What to do: Where the string "tail" occurs in the material below, report the whole line.

Records for the exercise:
──────

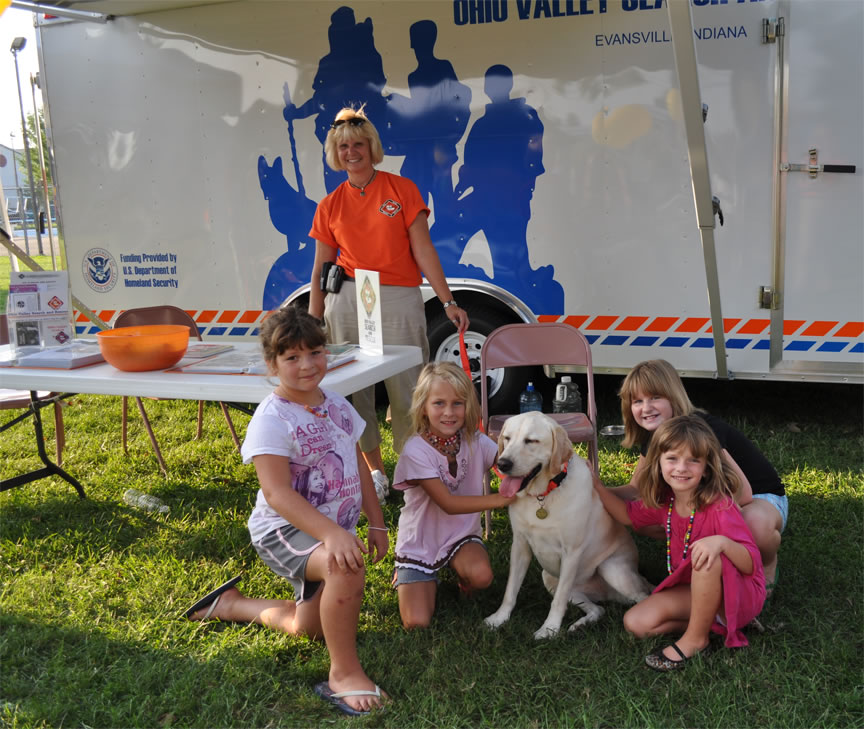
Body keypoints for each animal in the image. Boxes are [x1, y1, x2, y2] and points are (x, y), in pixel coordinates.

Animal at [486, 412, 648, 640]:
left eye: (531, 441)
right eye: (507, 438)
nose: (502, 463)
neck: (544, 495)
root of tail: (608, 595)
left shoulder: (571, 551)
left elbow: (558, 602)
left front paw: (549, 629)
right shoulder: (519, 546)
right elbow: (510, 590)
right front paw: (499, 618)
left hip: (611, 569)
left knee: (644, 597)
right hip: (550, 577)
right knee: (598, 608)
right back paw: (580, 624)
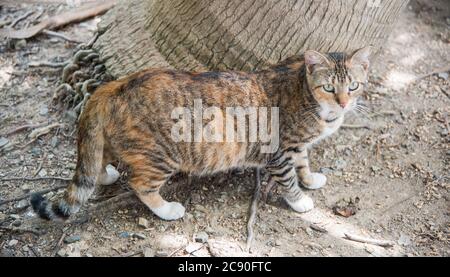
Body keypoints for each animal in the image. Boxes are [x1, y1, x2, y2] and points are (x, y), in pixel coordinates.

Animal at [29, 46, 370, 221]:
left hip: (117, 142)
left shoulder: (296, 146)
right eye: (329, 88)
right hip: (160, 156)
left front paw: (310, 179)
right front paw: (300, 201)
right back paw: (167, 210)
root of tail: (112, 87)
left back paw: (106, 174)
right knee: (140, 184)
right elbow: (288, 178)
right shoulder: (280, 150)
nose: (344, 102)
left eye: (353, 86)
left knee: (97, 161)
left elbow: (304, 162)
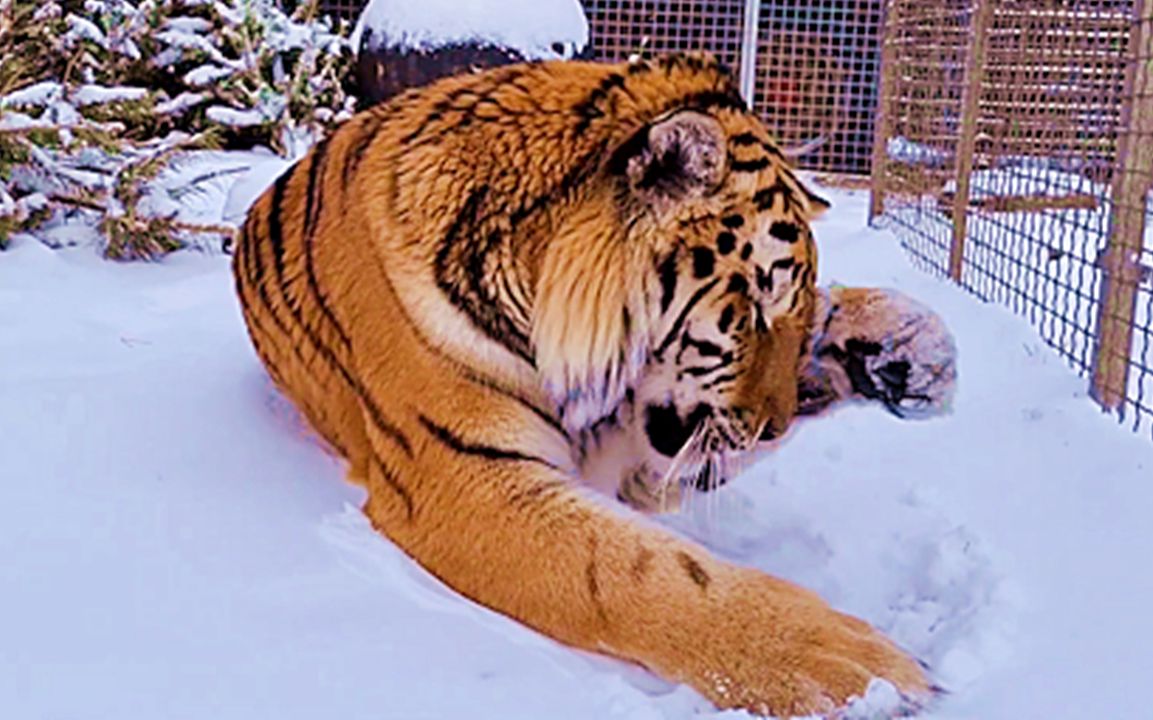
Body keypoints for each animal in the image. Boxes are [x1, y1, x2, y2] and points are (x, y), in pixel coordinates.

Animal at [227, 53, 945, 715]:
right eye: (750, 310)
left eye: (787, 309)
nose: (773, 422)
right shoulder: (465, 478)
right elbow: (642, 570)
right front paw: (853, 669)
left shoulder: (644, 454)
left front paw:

──────

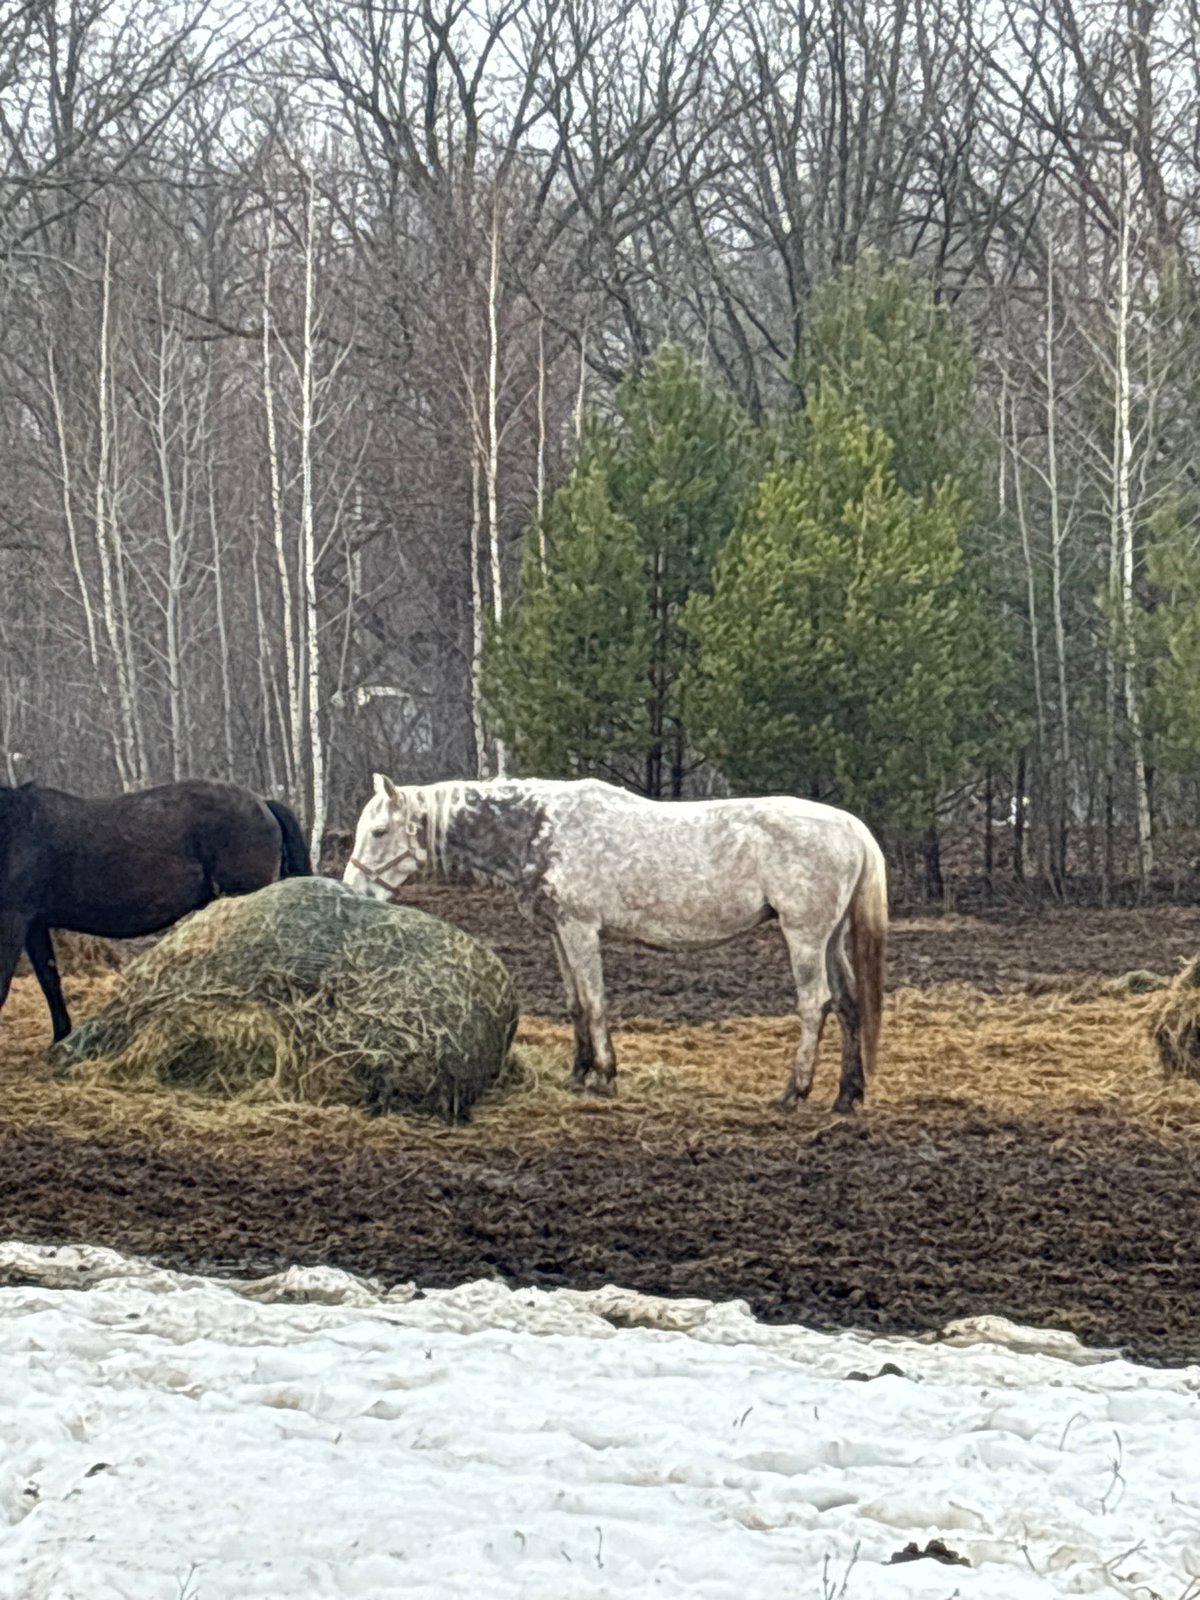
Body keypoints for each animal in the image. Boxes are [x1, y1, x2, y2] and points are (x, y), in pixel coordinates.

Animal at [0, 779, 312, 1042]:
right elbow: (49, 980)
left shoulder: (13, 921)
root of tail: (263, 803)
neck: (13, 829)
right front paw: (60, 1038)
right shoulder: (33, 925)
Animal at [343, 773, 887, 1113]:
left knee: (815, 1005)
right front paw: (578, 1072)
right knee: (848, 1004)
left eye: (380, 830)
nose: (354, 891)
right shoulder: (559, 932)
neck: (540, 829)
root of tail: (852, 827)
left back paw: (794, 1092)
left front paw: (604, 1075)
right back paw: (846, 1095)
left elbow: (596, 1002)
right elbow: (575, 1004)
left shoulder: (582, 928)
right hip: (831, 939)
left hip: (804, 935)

──────

Exercise result:
root of tail: (608, 595)
root of tail: (112, 87)
root of tail: (263, 803)
root of tail: (852, 827)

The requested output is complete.